Do wicemarszałka zbliżył się wówczas Paweł Bednarz z Fundacji im. Dobrego Pasterza w Sosnowcu, który - jak twierdzi - chciał zadać Terleckiemu pytanie. Wtedy do akcji wkroczył szef biura prasowego PiS Krzysztof Wilamowski, który próbował siłą odciągnąć Bednarza. Kiedy to się nie udało, doszło do szarpaniny, w wyniku której aktywista powalił Wilamowskiego na ziemię. Dopiero wówczas na miejscu pojawiła się Straż Marszałkowska. Bednarz - który przebywał w Sejmie na zaproszenie ruchu Kukiz'15 - już w poniedziałek zapowiedział, że wytoczy przeciwko Wilamowskiemu powództwo cywilne w związku z incydentem.

Wójcik: dobro dzieci ważniejsze

Michał Wójcik z ministerstwa sprawiedliwości w czwartek opublikował na Twitterze zdjęcie, na którym Bednarz i Wilamowski podają sobie ręce.

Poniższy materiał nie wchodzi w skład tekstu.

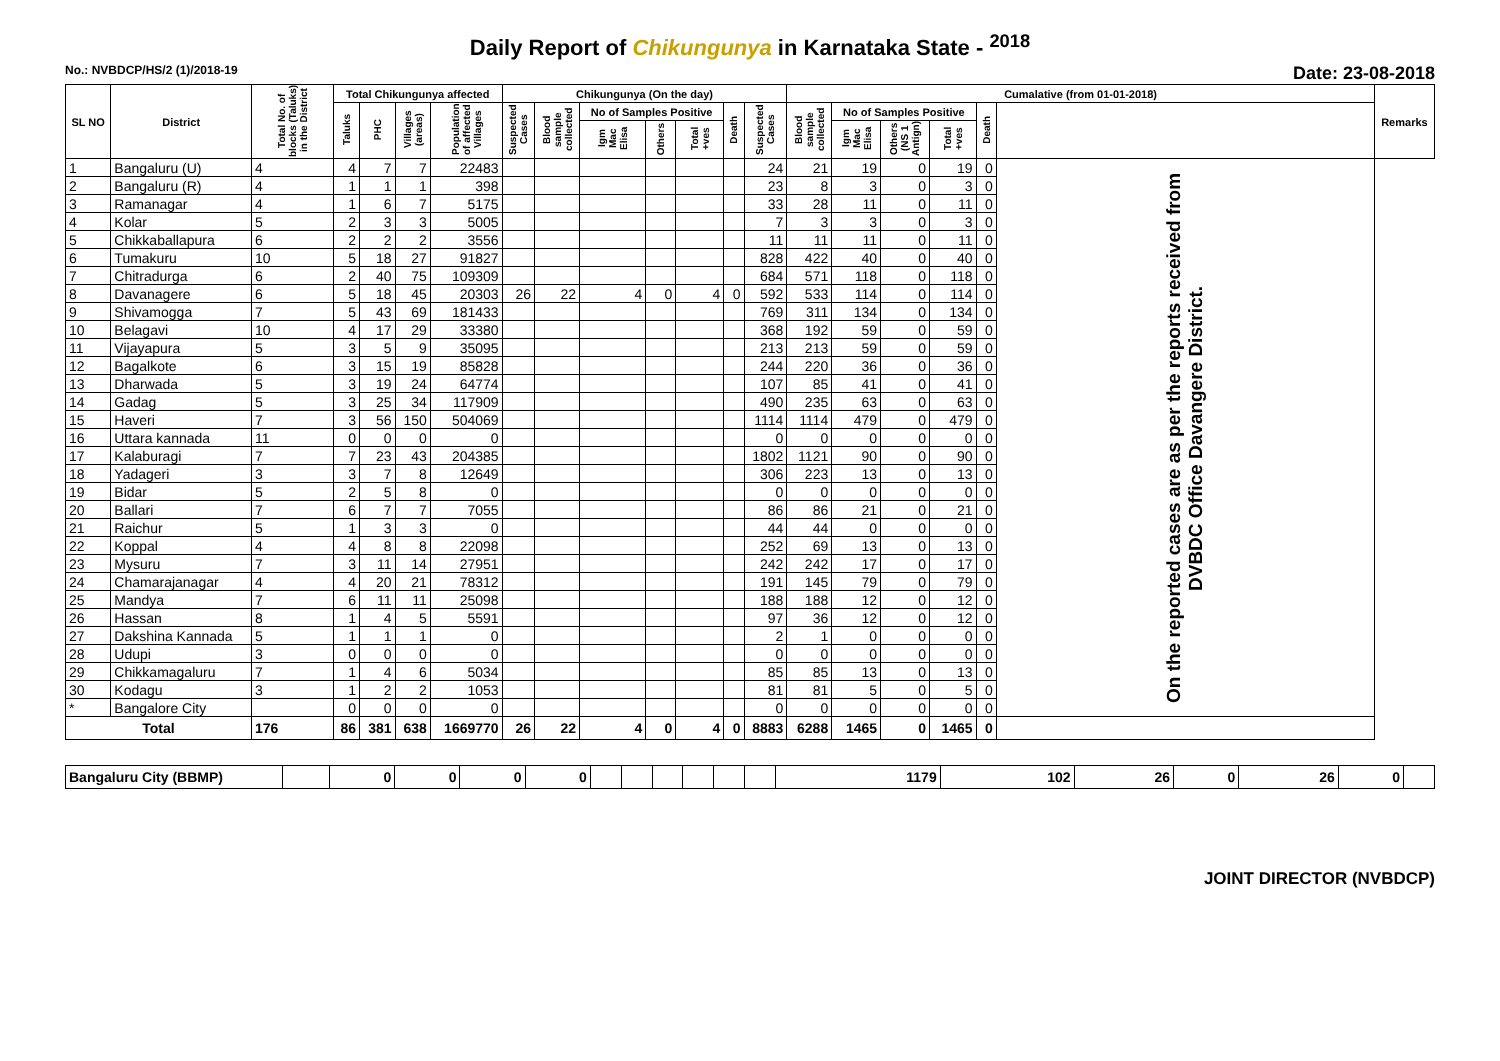Daily Report of Chikungunya in Karnataka State - <sup>2018</sup>
No.: NVBDCP/HS/2 (1)/2018-19 Date: 23-08-2018
| SL NO | District | Total No. of blocks (Taluks) in the District | Total Chikungunya affected | | | | Chikungunya (On the day) | | | | | | | Cumalative (from 01-01-2018) | | | | | | Remarks |
| --- | --- | --- | --- | --- | --- | --- | --- | --- | --- | --- | --- | --- | --- | --- | --- | --- | --- | --- | --- | --- |
| | | | Taluks | PHC | Villages (areas) | Population of affected Villages | Suspected Cases | Blood sample collected | No of Samples Positive | | | Death | Suspected Cases | Blood sample collected | No of Samples Positive | | | Death | | |
| | | | | | | | | | Igm Mac Elisa | Others | Total +ves | | | | Igm Mac Elisa | Others (NS 1 Antign) | Total +ves | | | |
| 1 | Bangaluru (U) | 4 | 4 | 7 | 7 | 22483 | | | | | | | 24 | 21 | 19 | 0 | 19 | 0 | On the reported cases are as per the reports received from DVBDC Office Davangere District. | |
| 2 | Bangaluru (R) | 4 | 1 | 1 | 1 | 398 | | | | | | | 23 | 8 | 3 | 0 | 3 | 0 | | |
| 3 | Ramanagar | 4 | 1 | 6 | 7 | 5175 | | | | | | | 33 | 28 | 11 | 0 | 11 | 0 | | |
| 4 | Kolar | 5 | 2 | 3 | 3 | 5005 | | | | | | | 7 | 3 | 3 | 0 | 3 | 0 | | |
| 5 | Chikkaballapura | 6 | 2 | 2 | 2 | 3556 | | | | | | | 11 | 11 | 11 | 0 | 11 | 0 | | |
| 6 | Tumakuru | 10 | 5 | 18 | 27 | 91827 | | | | | | | 828 | 422 | 40 | 0 | 40 | 0 | | |
| 7 | Chitradurga | 6 | 2 | 40 | 75 | 109309 | | | | | | | 684 | 571 | 118 | 0 | 118 | 0 | | |
| 8 | Davanagere | 6 | 5 | 18 | 45 | 20303 | 26 | 22 | 4 | 0 | 4 | 0 | 592 | 533 | 114 | 0 | 114 | 0 | | |
| 9 | Shivamogga | 7 | 5 | 43 | 69 | 181433 | | | | | | | 769 | 311 | 134 | 0 | 134 | 0 | | |
| 10 | Belagavi | 10 | 4 | 17 | 29 | 33380 | | | | | | | 368 | 192 | 59 | 0 | 59 | 0 | | |
| 11 | Vijayapura | 5 | 3 | 5 | 9 | 35095 | | | | | | | 213 | 213 | 59 | 0 | 59 | 0 | | |
| 12 | Bagalkote | 6 | 3 | 15 | 19 | 85828 | | | | | | | 244 | 220 | 36 | 0 | 36 | 0 | | |
| 13 | Dharwada | 5 | 3 | 19 | 24 | 64774 | | | | | | | 107 | 85 | 41 | 0 | 41 | 0 | | |
| 14 | Gadag | 5 | 3 | 25 | 34 | 117909 | | | | | | | 490 | 235 | 63 | 0 | 63 | 0 | | |
| 15 | Haveri | 7 | 3 | 56 | 150 | 504069 | | | | | | | 1114 | 1114 | 479 | 0 | 479 | 0 | | |
| 16 | Uttara kannada | 11 | 0 | 0 | 0 | 0 | | | | | | | 0 | 0 | 0 | 0 | 0 | 0 | | |
| 17 | Kalaburagi | 7 | 7 | 23 | 43 | 204385 | | | | | | | 1802 | 1121 | 90 | 0 | 90 | 0 | | |
| 18 | Yadageri | 3 | 3 | 7 | 8 | 12649 | | | | | | | 306 | 223 | 13 | 0 | 13 | 0 | | |
| 19 | Bidar | 5 | 2 | 5 | 8 | 0 | | | | | | | 0 | 0 | 0 | 0 | 0 | 0 | | |
| 20 | Ballari | 7 | 6 | 7 | 7 | 7055 | | | | | | | 86 | 86 | 21 | 0 | 21 | 0 | | |
| 21 | Raichur | 5 | 1 | 3 | 3 | 0 | | | | | | | 44 | 44 | 0 | 0 | 0 | 0 | | |
| 22 | Koppal | 4 | 4 | 8 | 8 | 22098 | | | | | | | 252 | 69 | 13 | 0 | 13 | 0 | | |
| 23 | Mysuru | 7 | 3 | 11 | 14 | 27951 | | | | | | | 242 | 242 | 17 | 0 | 17 | 0 | | |
| 24 | Chamarajanagar | 4 | 4 | 20 | 21 | 78312 | | | | | | | 191 | 145 | 79 | 0 | 79 | 0 | | |
| 25 | Mandya | 7 | 6 | 11 | 11 | 25098 | | | | | | | 188 | 188 | 12 | 0 | 12 | 0 | | |
| 26 | Hassan | 8 | 1 | 4 | 5 | 5591 | | | | | | | 97 | 36 | 12 | 0 | 12 | 0 | | |
| 27 | Dakshina Kannada | 5 | 1 | 1 | 1 | 0 | | | | | | | 2 | 1 | 0 | 0 | 0 | 0 | | |
| 28 | Udupi | 3 | 0 | 0 | 0 | 0 | | | | | | | 0 | 0 | 0 | 0 | 0 | 0 | | |
| 29 | Chikkamagaluru | 7 | 1 | 4 | 6 | 5034 | | | | | | | 85 | 85 | 13 | 0 | 13 | 0 | | |
| 30 | Kodagu | 3 | 1 | 2 | 2 | 1053 | | | | | | | 81 | 81 | 5 | 0 | 5 | 0 | | |
| * | Bangalore City | | 0 | 0 | 0 | 0 | | | | | | | 0 | 0 | 0 | 0 | 0 | 0 | | |
| Total | | 176 | 86 | 381 | 638 | 1669770 | 26 | 22 | 4 | 0 | 4 | 0 | 8883 | 6288 | 1465 | 0 | 1465 | 0 | | |
| Bangaluru City (BBMP) | | 0 | 0 | 0 | 0 | | | | | | | 1179 | 102 | 26 | 0 | 26 | 0 | |
JOINT DIRECTOR (NVBDCP)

"Panowie Bednarz i Wilamowski uznali, że najważniejsze jest rozwiązanie sprawy, z którą Bednarz przyszedł do Kancelarii Sejmu oraz dobro dzieci” - napisał Wójcik, który podkreślił, że resort sprawiedliwości zamie się opisywanymi przez aktywistę zdarzeniami dotyczącymi dzieci i domów dziecka. Polityk zapowiedział również, że spróbuje zainteresować sprawą parlamentarzystów.